Reprenez le texte sur l'explicabilité des modèles prédisant la réussite étudiante et poursuivez-le après sa dernière phrase.

TEXTE PROPOSÉ =
- - - -

Étant donné que les prédictions générées par les modèles, ainsi que les interventions ultérieures, sont destinées à aider les étudiantes et étudiants à réussir, il est important de comprendre pourquoi les modèles prédisent la réussite ou l’échec d’un élève - que les facteurs soient complètement arbitraires ou non. Vinitra Swamy a utilisé cinq modèles d’explicabilité de pointe sur les mêmes réseaux neuronaux, pour les mêmes étudiantes et étudiants. Elle a constaté qu’ils étaient tous en désaccord sur l’explication de la réussite ou de l’échec. Selon elle, «c’est très préoccupant. Si les méthodes que vous utilisez pour interpréter le modèle donnent toutes des raisons différentes pour les prédictions d’échec, à laquelle pouvez-vous vous fier?»
«Si nous savons que le modèle fait une prédiction sur la réussite des étudiantes et étudiants selon des attributs démographiques ou socio-économiques, c’est clairement inquiétant. Cependant, si tous les explicateurs sont systématiquement biaisés pour dire ce que les modèles trouvent important, c’est en fait encore plus effrayant, car ce à quoi vous faites confiance pour expliquer ce que fait le modèle est également biaisé. Notre recherche initiale montre qu’il y a un désaccord omniprésent dans ces explicateurs. Notre travail de suivi vise à renforcer la confiance autour de ces explicateurs, en intégrant des experts humains dans la boucle.»
Tous les modèles d’apprentissage machine comportent des sources de biais sous-jacents, qui peuvent intervenir à de nombreuses étapes du processus: biais de sélection des données, biais d’annotation, biais de modélisation et biais humain en aval. Vinitra Swamy estime que pour les informaticiennes et informaticiens, il est essentiel d’avoir conscience de ce problème et de savoir comment l’aborder.

- - - -

Entrées du jeu de données:

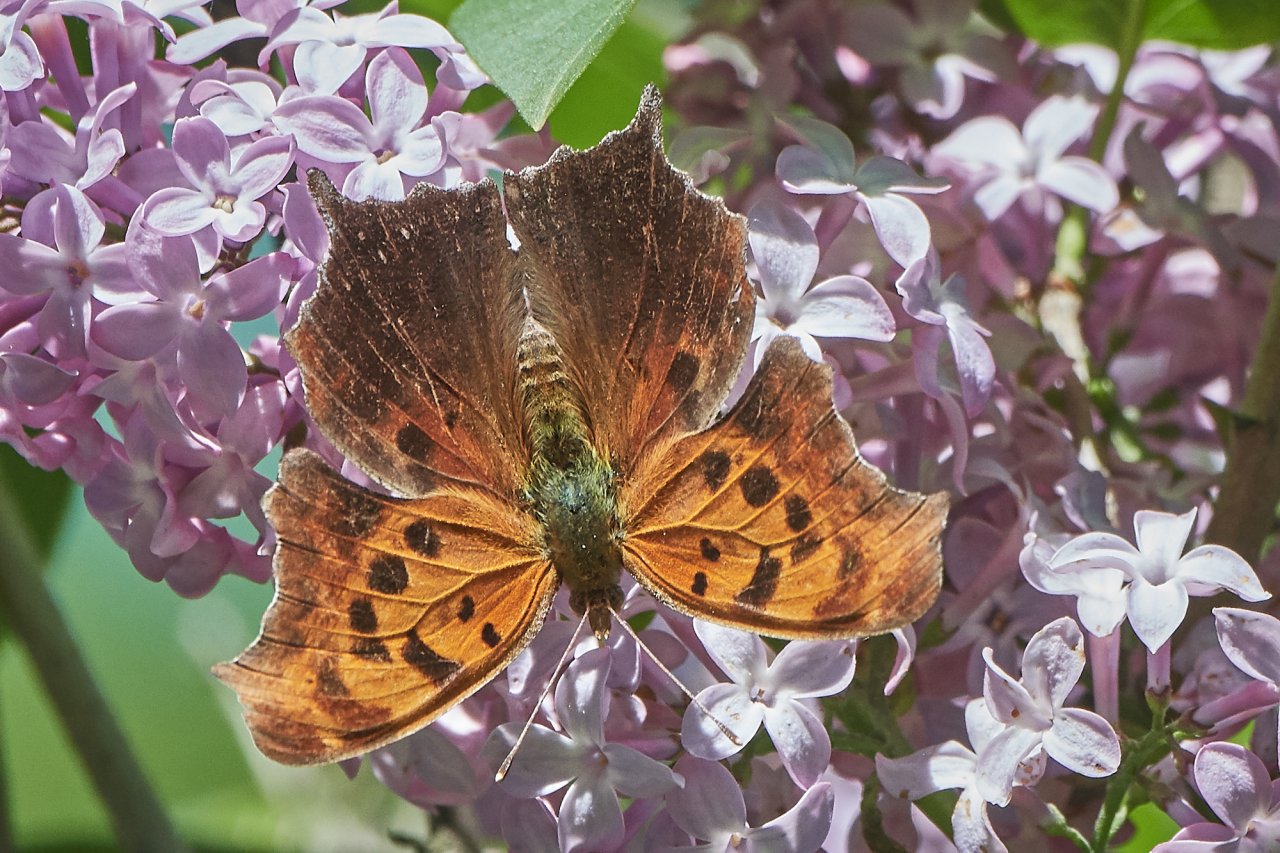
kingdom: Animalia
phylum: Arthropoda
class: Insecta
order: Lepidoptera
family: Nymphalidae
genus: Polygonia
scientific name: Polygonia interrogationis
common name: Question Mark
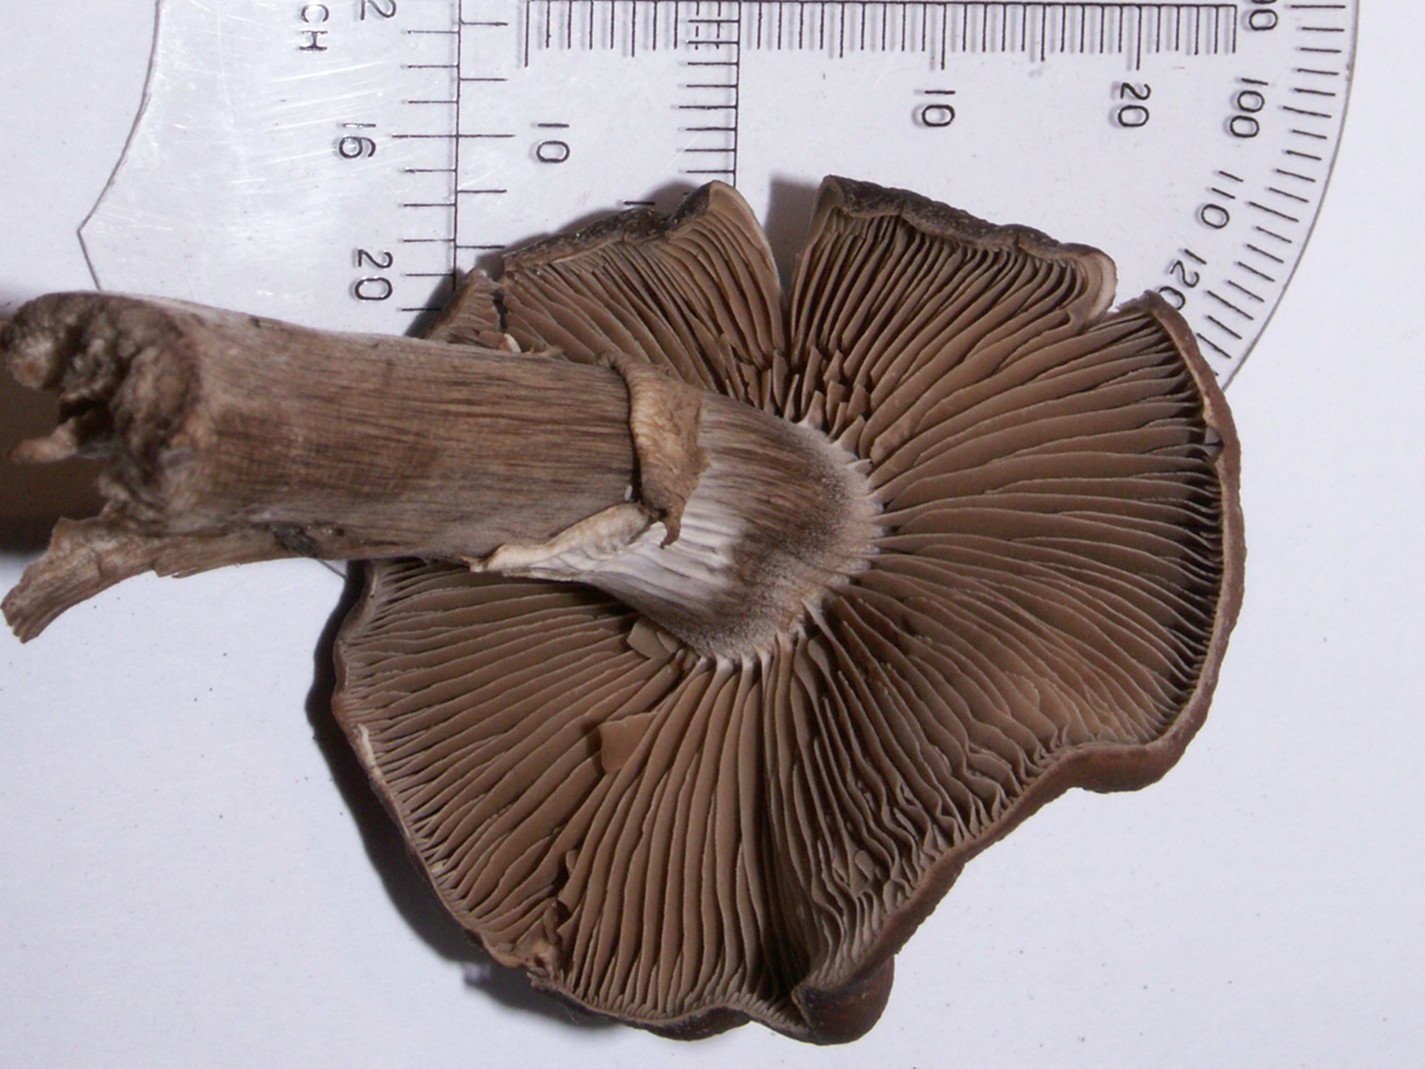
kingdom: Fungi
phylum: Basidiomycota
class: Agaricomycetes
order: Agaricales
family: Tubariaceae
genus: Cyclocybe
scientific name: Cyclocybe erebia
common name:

- - - -

RÉSULTAT =
«Lorsque j’étais chez Microsoft AI, notre équipe a vu de nombreux clients et clientes demander des boîtes à outils pour mesurer les biais, choisir d’utiliser des modèles interprétables et comprendre qu’une IA responsable était importante. Dans l’industrie et la recherche, nous avons constaté un regain d’intérêt général pour la responsabilité lorsqu’il s’agit de créer ces modèles, de mesurer et d’atténuer les préjugés», affirme Vinitra Swamy.
Quant aux femmes et aux autres minorités, Vinitra Swamy estime que l’apprentissage machine pour l’éducation peut favoriser l’égalité des chances dans l’éducation, entre les genres et entre les minorités, pour autant que l’on prête attention à tous les cas où la technologie pourrait échouer.
«Le secteur de l’éducation est prêt pour la personnalisation de l’IA, les devoirs individualisés, la notation automatique et les types de techniques que nous voyons déjà apparaître dans le milieu de la recherche. Une fois que ces modèles sont appliqués dans le monde réel avec de vraies conséquences, la question de la partialité devient un million de fois plus importante. C’est un problème permanent.»